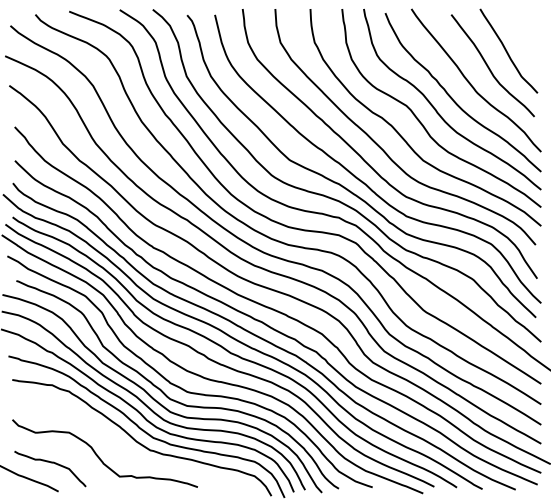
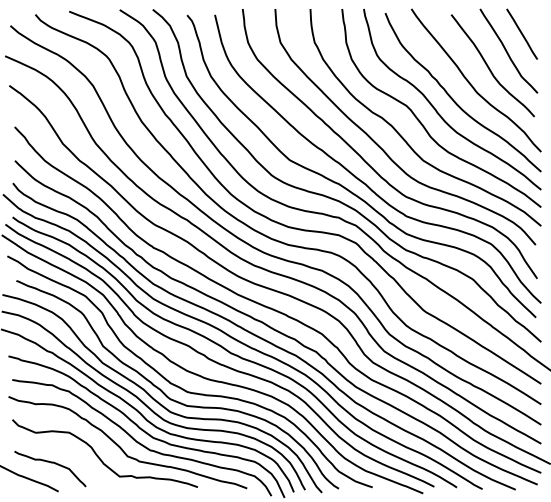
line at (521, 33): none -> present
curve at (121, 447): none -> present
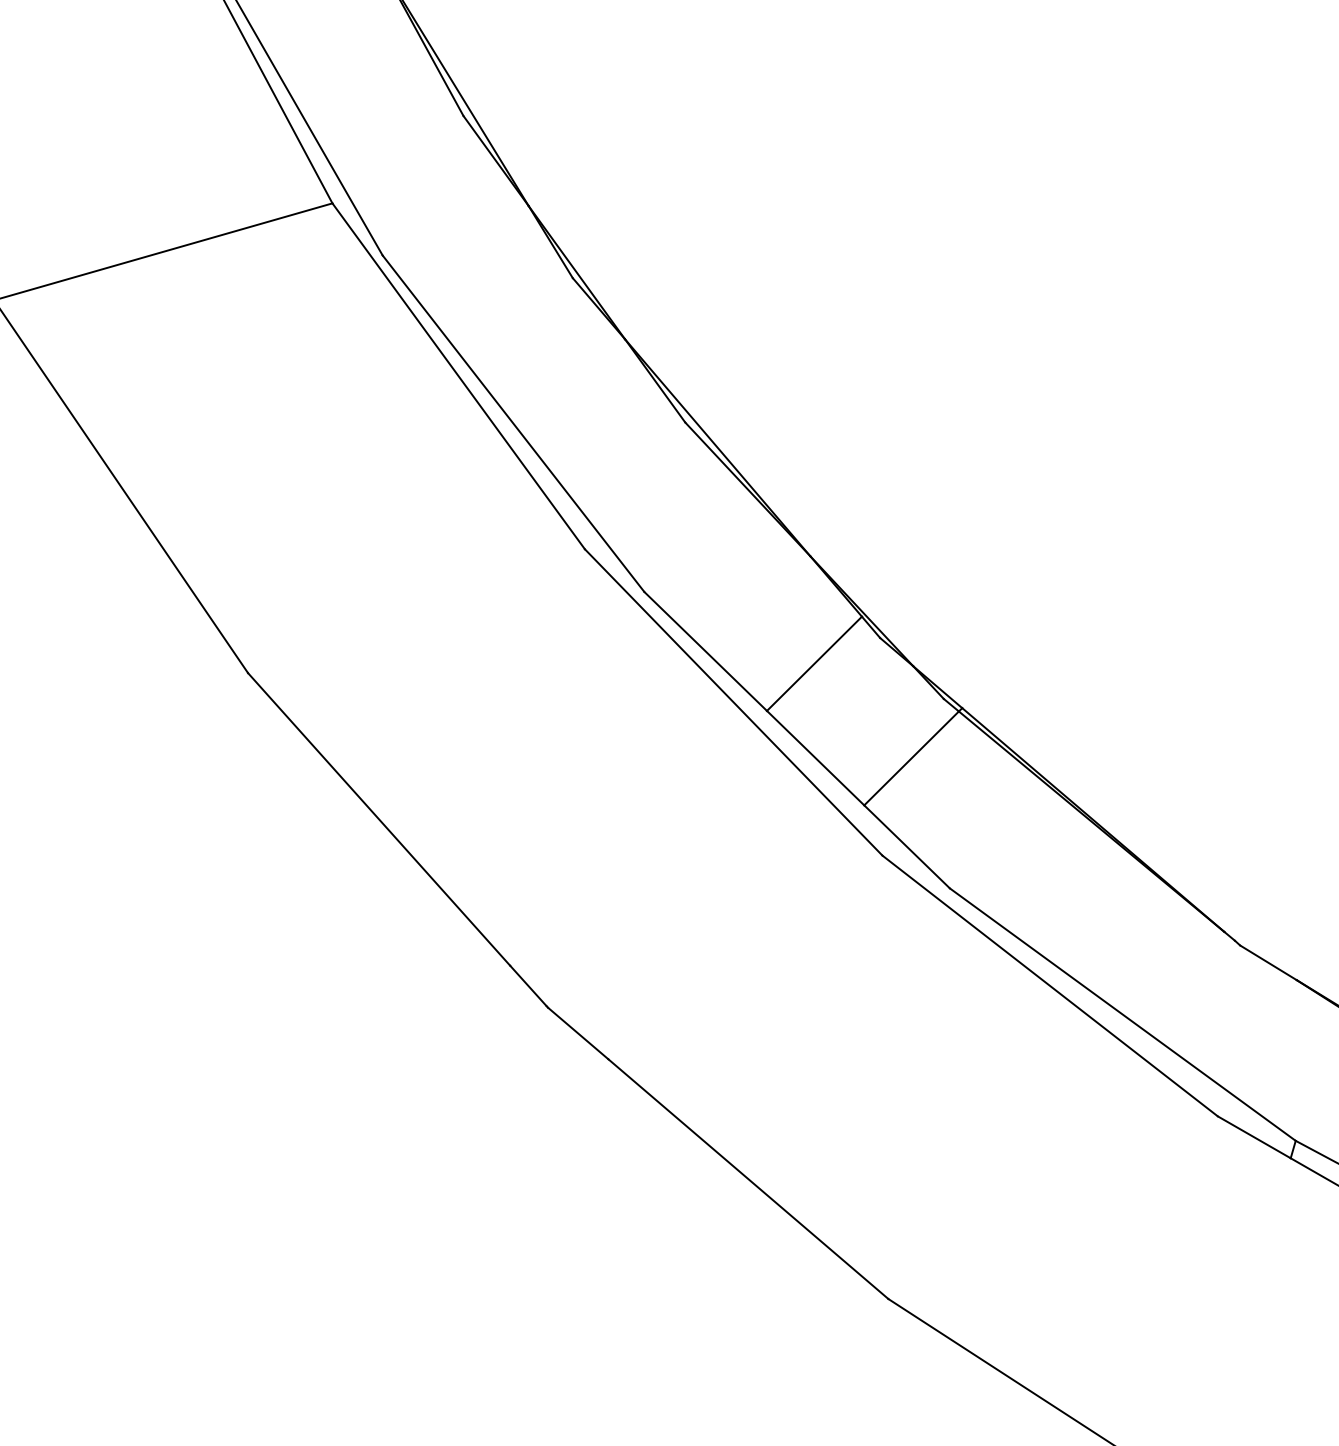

...

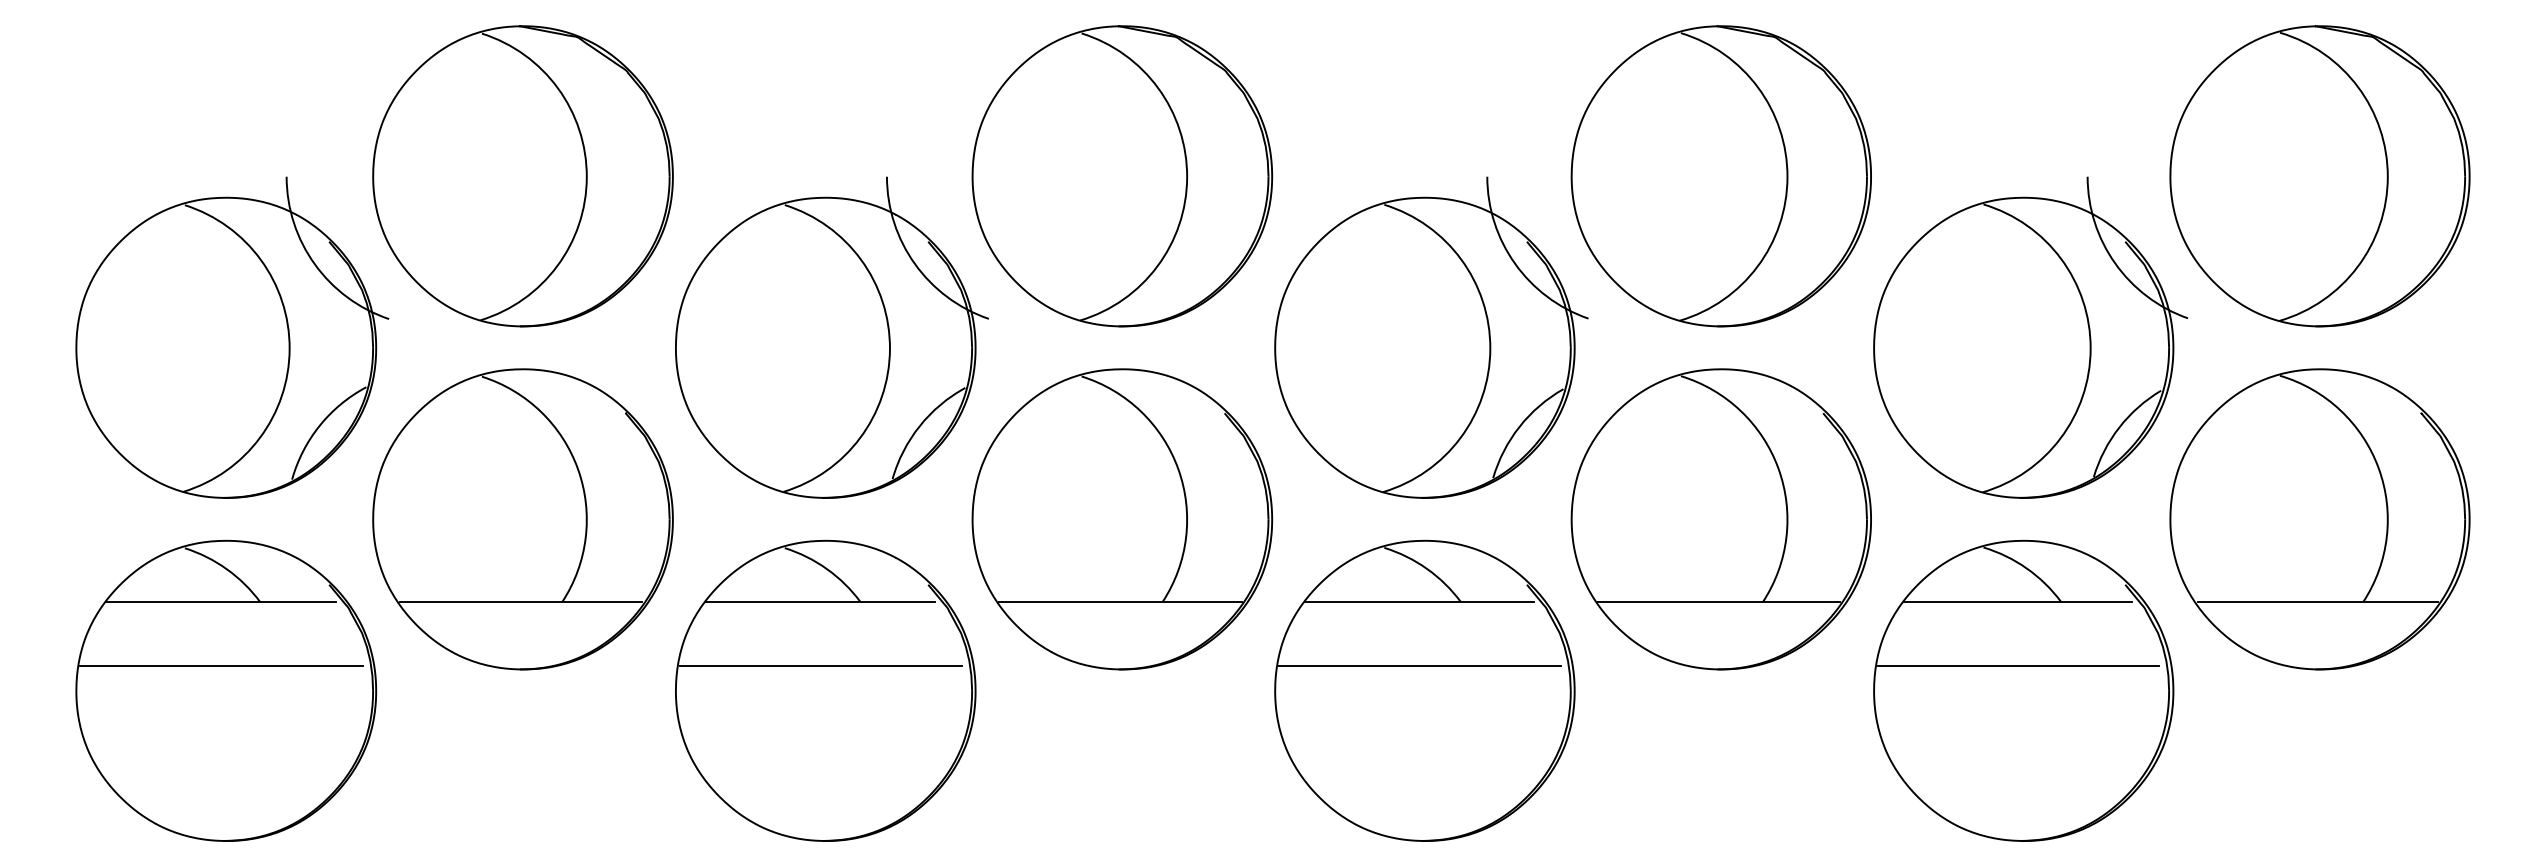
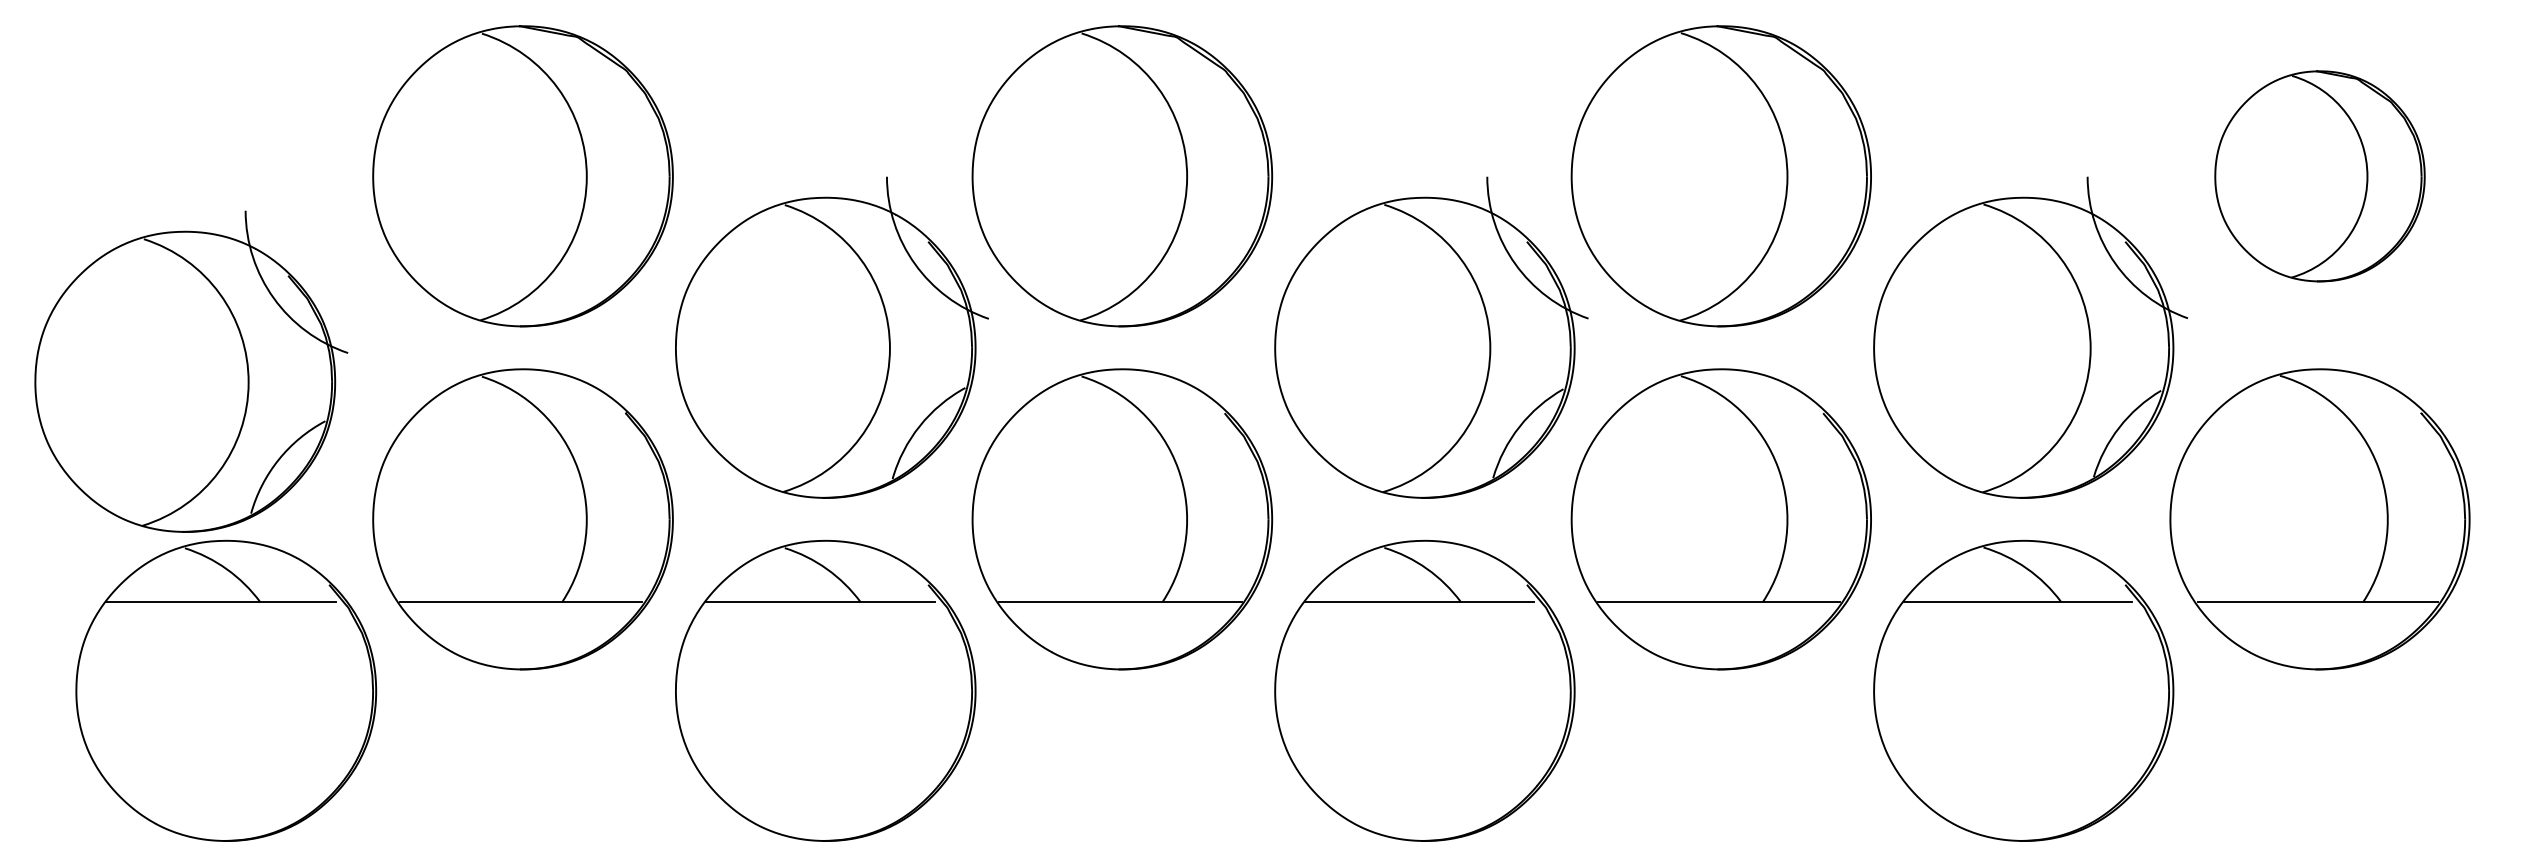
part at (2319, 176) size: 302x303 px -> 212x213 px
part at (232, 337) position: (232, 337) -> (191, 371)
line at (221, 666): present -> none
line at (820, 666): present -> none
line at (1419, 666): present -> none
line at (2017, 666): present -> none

→ **Task objective**
Put into a JSON list of strings the records running from the line containing "line at (521, 33): none -> present" through the line containing "curve at (121, 447): none -> present", one string per line, with blank lines left out.

→ **Correct output**
[
  "line at (521, 33): none -> present",
  "curve at (121, 447): none -> present"
]